Hypercalcemia is comparatively common in patients with cancer, occurring in close to twenty to thirty % of cases. It happens in patients with both solid tumors and medical specialty malignancies. The foremost common cancers related to hypercalcemia are breast and lung cancer and multiple myeloma. Malignancy is usually evident clinically by the time it causes hypercalcemia, and patients with hypercalcemia of malignancy typically have a poor prognosis.
The association of Hypercalcemia of malignancy has been observed and reported with breast, lung, prostate, kidney, colon, and hematological cancers.
With the help of engineered cells, a synthetic biomedical tattoo can be used for the detection of hypercalcemia situation in mice- reported by researchers.
“The response of the calcium sensor was sufficiently strong to drive the production of the suntan pigment melanin to a level that could be seen on the skin, and the device recorded persistent hypercalcemia but was not activated by short-term calcium fluctuations,” Dr.
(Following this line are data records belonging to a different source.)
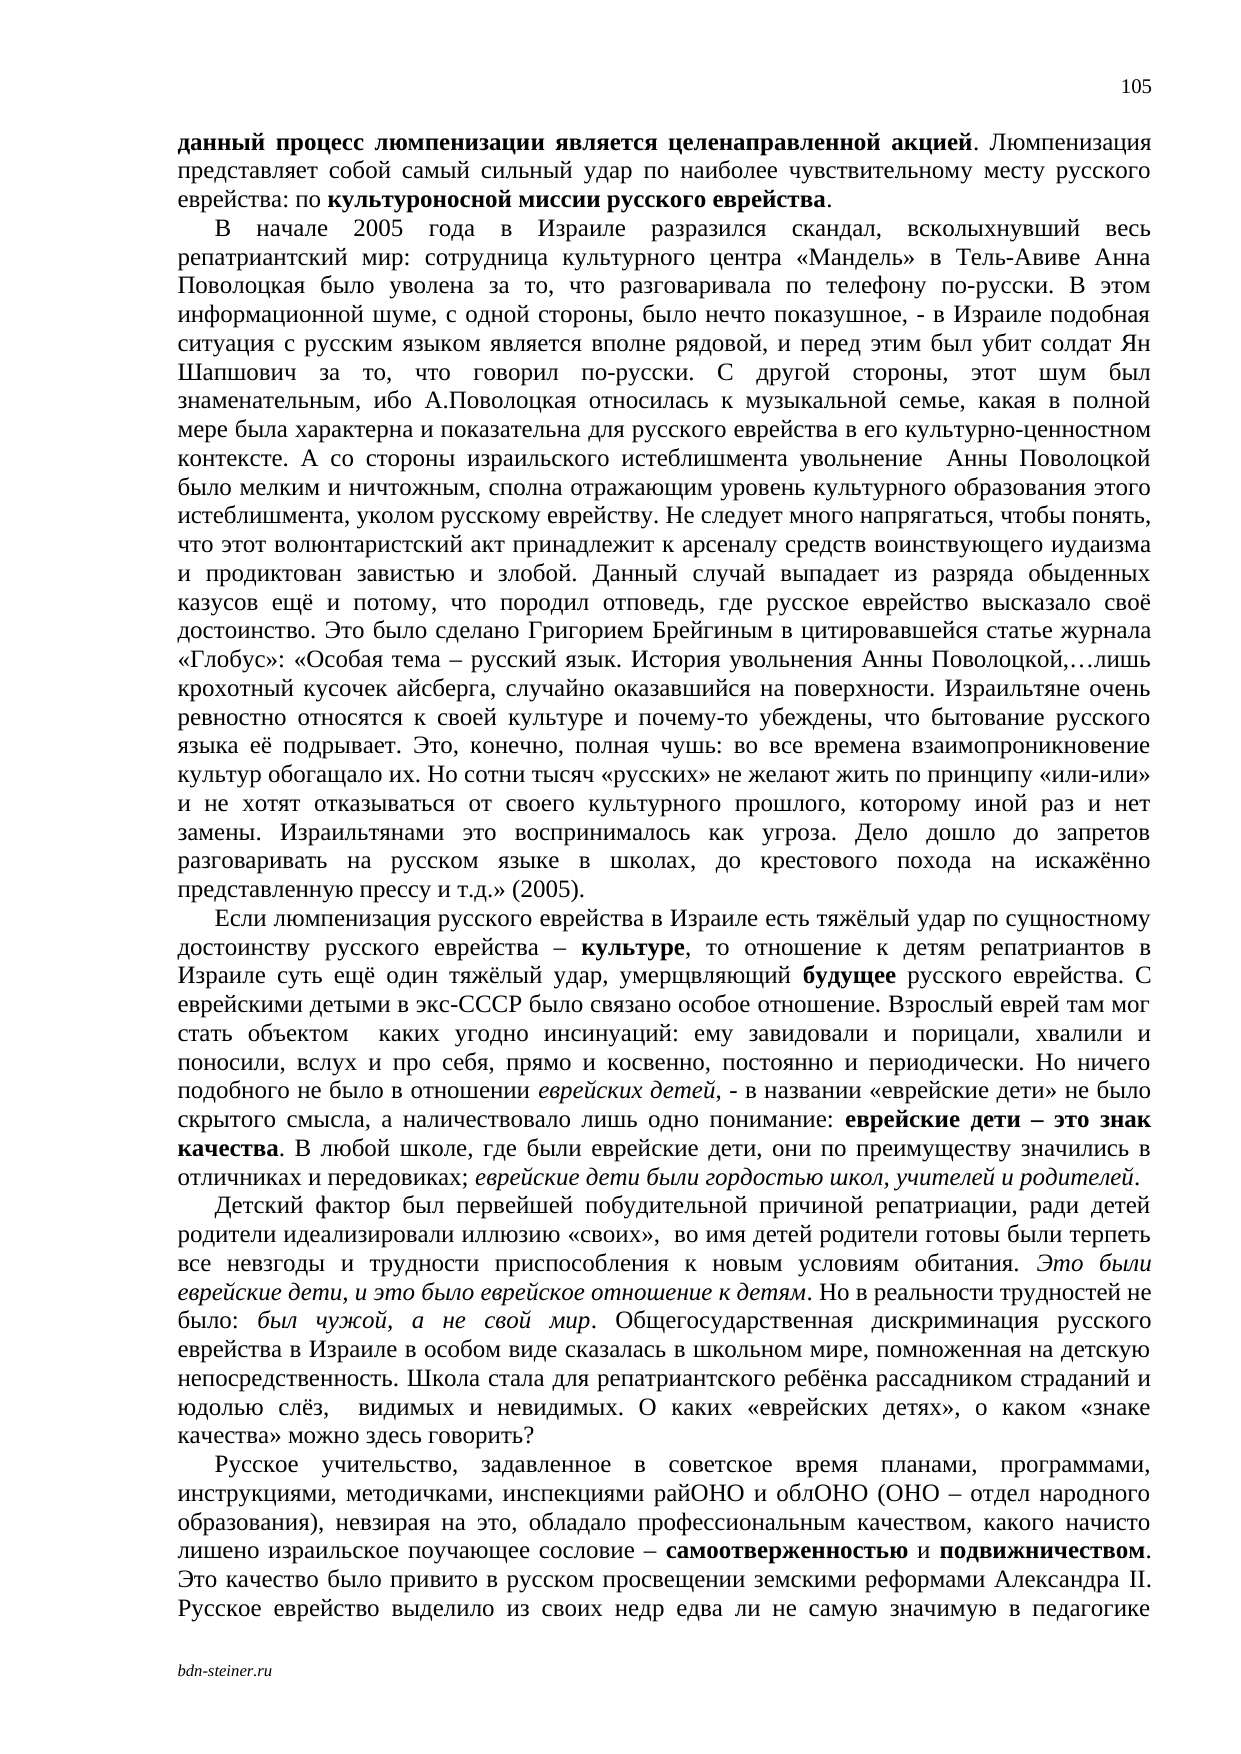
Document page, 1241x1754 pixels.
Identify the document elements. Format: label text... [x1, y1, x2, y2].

text В начале 2005 года в Израиле разразился скандал, всколыхнувший весь репатриантский мир: сотрудница культурного центра «Мандель» в Тель-Авиве Анна Поволоцкая было уволена за то, что разговаривала по телефону по-русски. В этом информационной шуме, с одной стороны, было нечто показушное, - в Израиле подобная ситуация с русским языком является вполне рядовой, и перед этим был убит солдат Ян Шапшович за то, что говорил по-русски. С другой стороны, этот шум был знаменательным, ибо А.Поволоцкая относилась к музыкальной семье, какая в полной мере была характерна и показательна для русского еврейства в его культурно-ценностном контексте. А со стороны израильского истеблишмента увольнение Анны Поволоцкой было мелким и ничтожным, сполна отражающим уровень культурного образования этого истеблишмента, уколом русскому еврейству. Не следует много напрягаться, чтобы понять, что этот волюнтаристский акт принадлежит к арсеналу средств воинствующего иудаизма и продиктован завистью и злобой. Данный случай выпадает из разряда обыденных казусов ещё и потому, что породил отповедь, где русское еврейство высказало своё достоинство. Это было сделано Григорием Брейгиным в цитировавшейся статье журнала «Глобус»: «Особая тема – русский язык. История увольнения Анны Поволоцкой,…лишь крохотный кусочек айсберга, случайно оказавшийся на поверхности. Израильтяне очень ревностно относятся к своей культуре и почему-то убеждены, что бытование русского языка её подрывает. Это, конечно, полная чушь: во все времена взаимопроникновение культур обогащало их. Но сотни тысяч «русских» не желают жить по принципу «или-или» и не хотят отказываться от своего культурного прошлого, которому иной раз и нет замены. Израильтянами это воспринималось как угроза. Дело дошло до запретов разговаривать на русском языке в школах, до крестового похода на искажённо представленную прессу и т.д.» (2005). [177, 213, 1152, 903]
text Если люмпенизация русского еврейства в Израиле есть тяжёлый удар по сущностному достоинству русского еврейства – культуре, то отношение к детям репатриантов в Израиле суть ещё один тяжёлый удар, умерщвляющий будущее русского еврейства. С еврейскими детыми в экс-СССР было связано особое отношение. Взрослый еврей там мог стать объектом каких угодно инсинуаций: ему завидовали и порицали, хвалили и поносили, вслух и про себя, прямо и косвенно, постоянно и периодически. Но ничего подобного не было в отношении еврейских детей, - в названии «еврейские дети» не было скрытого смысла, а наличествовало лишь одно понимание: еврейские дети – это знак качества. В любой школе, где были еврейские дети, они по преимуществу значились в отличниках и передовиках; еврейские дети были гордостью школ, учителей и родителей. [177, 903, 1152, 1190]
text Детский фактор был первейшей побудительной причиной репатриации, ради детей родители идеализировали иллюзию «своих», во имя детей родители готовы были терпеть все невзгоды и трудности приспособления к новым условиям обитания. Это были еврейские дети, и это было еврейское отношение к детям. Но в реальности трудностей не было: был чужой, а не свой мир. Общегосударственная дискриминация русского еврейства в Израиле в особом виде сказалась в школьном мире, помноженная на детскую непосредственность. Школа стала для репатриантского ребёнка рассадником страданий и юдолью слёз, видимых и невидимых. О каких «еврейских детях», о каком «знаке качества» можно здесь говорить? [177, 1190, 1152, 1449]
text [177, 1449, 1152, 1622]
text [177, 127, 1152, 213]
Martin Fussenegger of the University of Basel, in Switzerland, told Reuters Health by email.
Dr. Fussenegger’s group built cells to express calcium-detecting receptor (CaSR) connected to a signaling cascade that prompts expression of tyrosinase and successive synthesis of melanin pigment.
When cultivated in medium with mild (1.6 mM) and moderate (1.8 mM) hypercalcaemia, these cells showed significant melanin production, whereas no pigment production was determined with exposure to low or ordinary concentrations of Ca.
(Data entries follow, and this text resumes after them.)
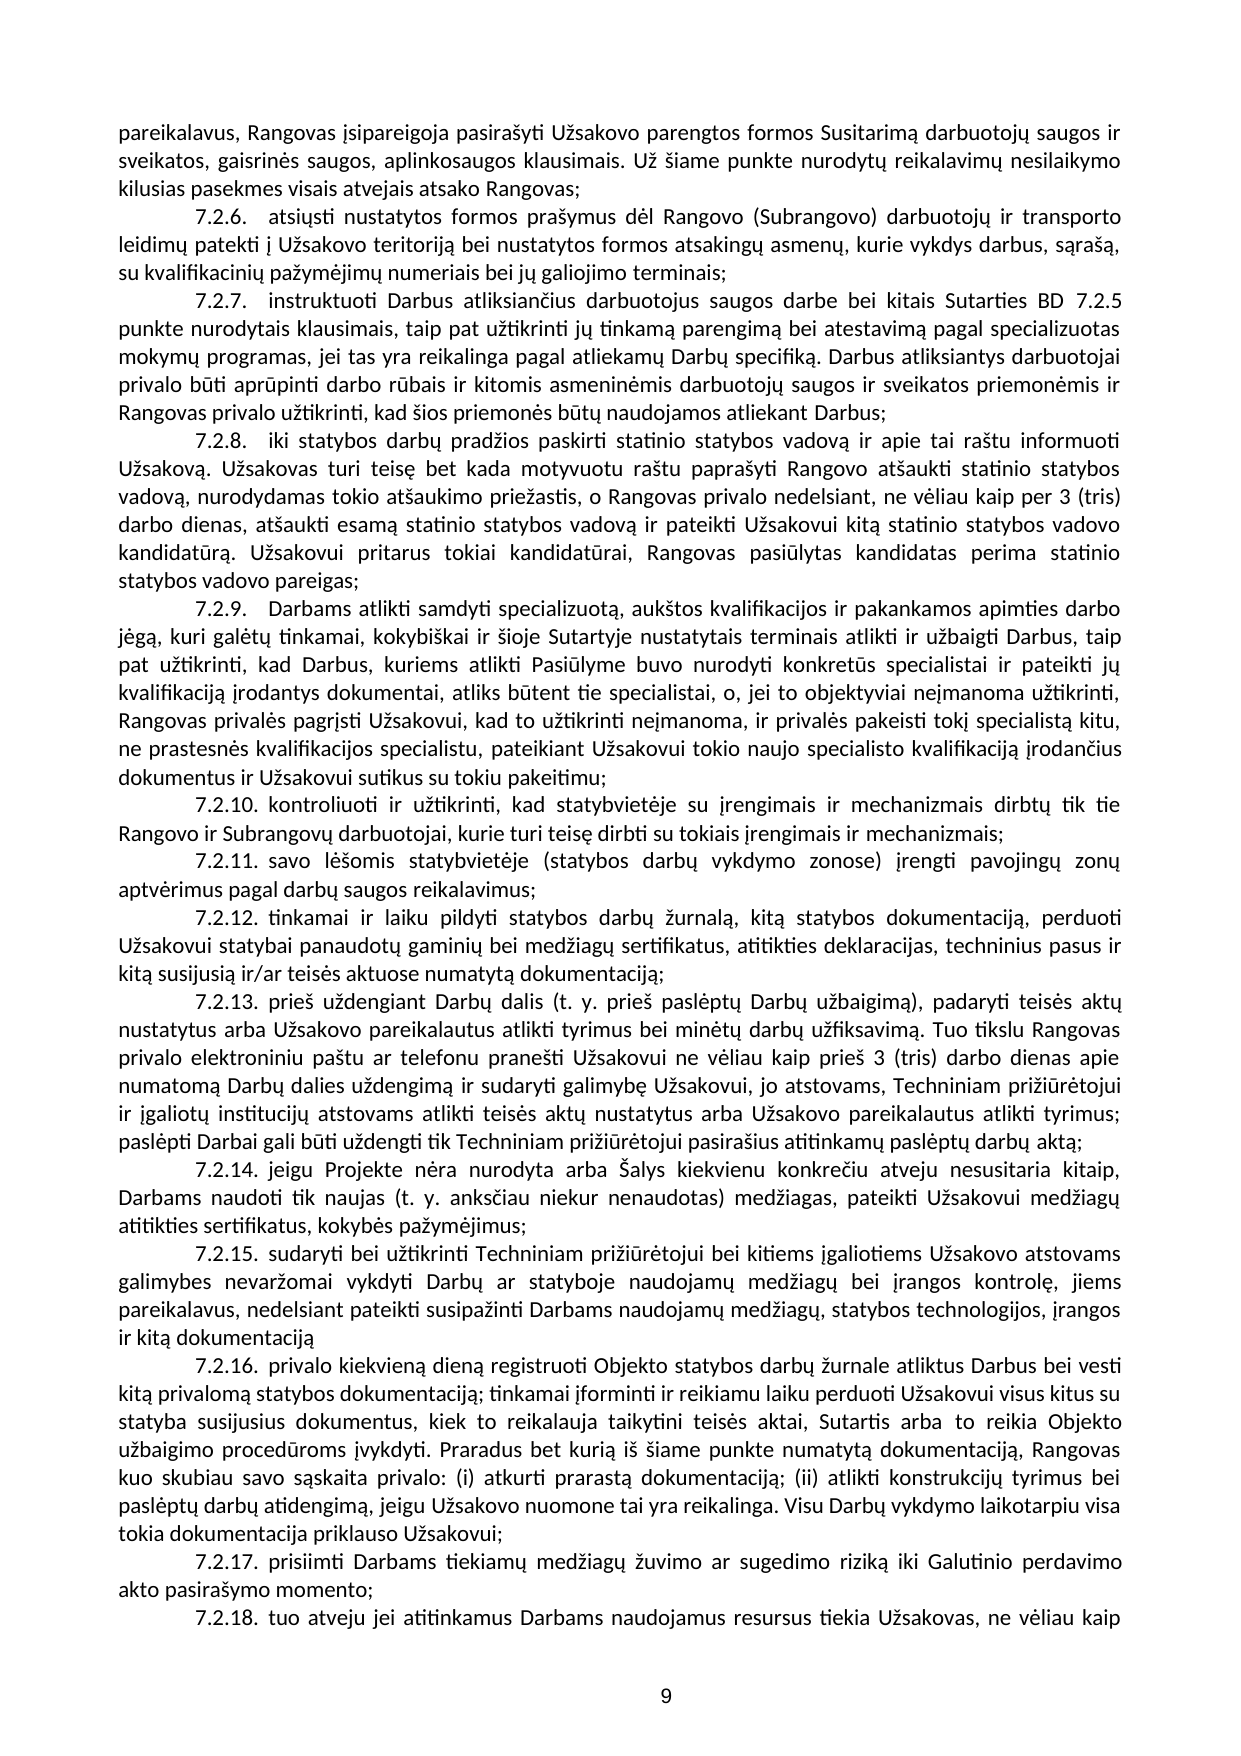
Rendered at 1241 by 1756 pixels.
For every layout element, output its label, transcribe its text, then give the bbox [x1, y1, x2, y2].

list sudaryti bei užtikrinti Techniniam prižiūrėtojui bei kitiems įgaliotiems Užsakovo atstovams galimybes nevaržomai vykdyti Darbų ar statyboje naudojamų medžiagų bei įrangos kontrolę, jiems pareikalavus, nedelsiant pateikti susipažinti Darbams naudojamų medžiagų, statybos technologijos, įrangos ir kitą dokumentaciją [118, 1239, 1122, 1351]
list savo lėšomis statybvietėje (statybos darbų vykdymo zonose) įrengti pavojingų zonų aptvėrimus pagal darbų saugos reikalavimus; [118, 847, 1122, 903]
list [118, 1603, 1122, 1631]
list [118, 118, 1122, 202]
list atsiųsti nustatytos formos prašymus dėl Rangovo (Subrangovo) darbuotojų ir transporto leidimų patekti į Užsakovo teritoriją bei nustatytos formos atsakingų asmenų, kurie vykdys darbus, sąrašą, su kvalifikacinių pažymėjimų numeriais bei jų galiojimo terminais; [118, 202, 1122, 286]
list kontroliuoti ir užtikrinti, kad statybvietėje su įrengimais ir mechanizmais dirbtų tik tie Rangovo ir Subrangovų darbuotojai, kurie turi teisę dirbti su tokiais įrengimais ir mechanizmais; [118, 791, 1122, 847]
list privalo kiekvieną dieną registruoti Objekto statybos darbų žurnale atliktus Darbus bei vesti kitą privalomą statybos dokumentaciją; tinkamai įforminti ir reikiamu laiku perduoti Užsakovui visus kitus su statyba susijusius dokumentus, kiek to reikalauja taikytini teisės aktai, Sutartis arba to reikia Objekto užbaigimo procedūroms įvykdyti. Praradus bet kurią iš šiame punkte numatytą dokumentaciją, Rangovas kuo skubiau savo sąskaita privalo: (i) atkurti prarastą dokumentaciją; (ii) atlikti konstrukcijų tyrimus bei paslėptų darbų atidengimą, jeigu Užsakovo nuomone tai yra reikalinga. Visu Darbų vykdymo laikotarpiu visa tokia dokumentacija priklauso Užsakovui; [118, 1351, 1122, 1547]
list instruktuoti Darbus atliksiančius darbuotojus saugos darbe bei kitais Sutarties BD 7.2.5 punkte nurodytais klausimais, taip pat užtikrinti jų tinkamą parengimą bei atestavimą pagal specializuotas mokymų programas, jei tas yra reikalinga pagal atliekamų Darbų specifiką. Darbus atliksiantys darbuotojai privalo būti aprūpinti darbo rūbais ir kitomis asmeninėmis darbuotojų saugos ir sveikatos priemonėmis ir Rangovas privalo užtikrinti, kad šios priemonės būtų naudojamos atliekant Darbus; [118, 286, 1122, 426]
list tinkamai ir laiku pildyti statybos darbų žurnalą, kitą statybos dokumentaciją, perduoti Užsakovui statybai panaudotų gaminių bei medžiagų sertifikatus, atitikties deklaracijas, techninius pasus ir kitą susijusią ir/ar teisės aktuose numatytą dokumentaciją; [118, 903, 1122, 987]
list Darbams atlikti samdyti specializuotą, aukštos kvalifikacijos ir pakankamos apimties darbo jėgą, kuri galėtų tinkamai, kokybiškai ir šioje Sutartyje nustatytais terminais atlikti ir užbaigti Darbus, taip pat užtikrinti, kad Darbus, kuriems atlikti Pasiūlyme buvo nurodyti konkretūs specialistai ir pateikti jų kvalifikaciją įrodantys dokumentai, atliks būtent tie specialistai, o, jei to objektyviai neįmanoma užtikrinti, Rangovas privalės pagrįsti Užsakovui, kad to užtikrinti neįmanoma, ir privalės pakeisti tokį specialistą kitu, ne prastesnės kvalifikacijos specialistu, pateikiant Užsakovui tokio naujo specialisto kvalifikaciją įrodančius dokumentus ir Užsakovui sutikus su tokiu pakeitimu; [118, 594, 1122, 791]
list iki statybos darbų pradžios paskirti statinio statybos vadovą ir apie tai raštu informuoti Užsakovą. Užsakovas turi teisę bet kada motyvuotu raštu paprašyti Rangovo atšaukti statinio statybos vadovą, nurodydamas tokio atšaukimo priežastis, o Rangovas privalo nedelsiant, ne vėliau kaip per 3 (tris) darbo dienas, atšaukti esamą statinio statybos vadovą ir pateikti Užsakovui kitą statinio statybos vadovo kandidatūrą. Užsakovui pritarus tokiai kandidatūrai, Rangovas pasiūlytas kandidatas perima statinio statybos vadovo pareigas; [118, 426, 1122, 594]
list prisiimti Darbams tiekiamų medžiagų žuvimo ar sugedimo riziką iki Galutinio perdavimo akto pasirašymo momento; [118, 1547, 1122, 1603]
list prieš uždengiant Darbų dalis (t. y. prieš paslėptų Darbų užbaigimą), padaryti teisės aktų nustatytus arba Užsakovo pareikalautus atlikti tyrimus bei minėtų darbų užfiksavimą. Tuo tikslu Rangovas privalo elektroniniu paštu ar telefonu pranešti Užsakovui ne vėliau kaip prieš 3 (tris) darbo dienas apie numatomą Darbų dalies uždengimą ir sudaryti galimybę Užsakovui, jo atstovams, Techniniam prižiūrėtojui ir įgaliotų institucijų atstovams atlikti teisės aktų nustatytus arba Užsakovo pareikalautus atlikti tyrimus; paslėpti Darbai gali būti uždengti tik Techniniam prižiūrėtojui pasirašius atitinkamų paslėptų darbų aktą; [118, 987, 1122, 1155]
list jeigu Projekte nėra nurodyta arba Šalys kiekvienu konkrečiu atveju nesusitaria kitaip, Darbams naudoti tik naujas (t. y. anksčiau niekur nenaudotas) medžiagas, pateikti Užsakovui medžiagų atitikties sertifikatus, kokybės pažymėjimus; [118, 1155, 1122, 1239]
Visible melanin production occurred solely after a minimum of twelve hours of moderate hypercalcemia or twenty-four hours of mild hypercalcemia, this news was reported by the researchers in Science translational drugs, online April 18.
Nude mice with symptomless hypercalcemic mammary or colon glandular cancer injected subcutaneously with nonencapsulated built cells developed visible diagnostic black spots on the skin that persisted for over three weeks.
In distinction, animals with normocalcemic adenocarcinomas injected with the cells failed to develop any skin tattoos.
Similar results were obtained when implanting microencapsulated built cells subcutaneously in wild-type mice with symptomless hypercalcemic carcinomas or normocalcemic adenocarcinomas.
“Although hypercalcemia is also associated with other pathologies, our findings demonstrate that it is possible to detect hypercalcemia associated with cancer in murine models using this cell-based diagnostic strategy,” the researchers conclued.
“Assembling a biomedical tattoo from a handful of simple native human genetic components that detect cancer in a mouse and seeing the black spot appear in cancer mice was just amazing,” Dr. Fussenegger said.
“We will need to repeat the experiments in larger animals, such as mini-pigs or non-human primates,” he said. “However, we have already tested the device in pig skin, which resembles human skin.”
“Although we have tested our biomedical tattoo with hypercalcemic cancers, the biomedical tattoo could in principle accept input from any biomarker,” Dr. Fussenegger said. “It could, therefore, be foreseen that the biomedical tattoo could detect (other diseases) besides or in addition to cancer.”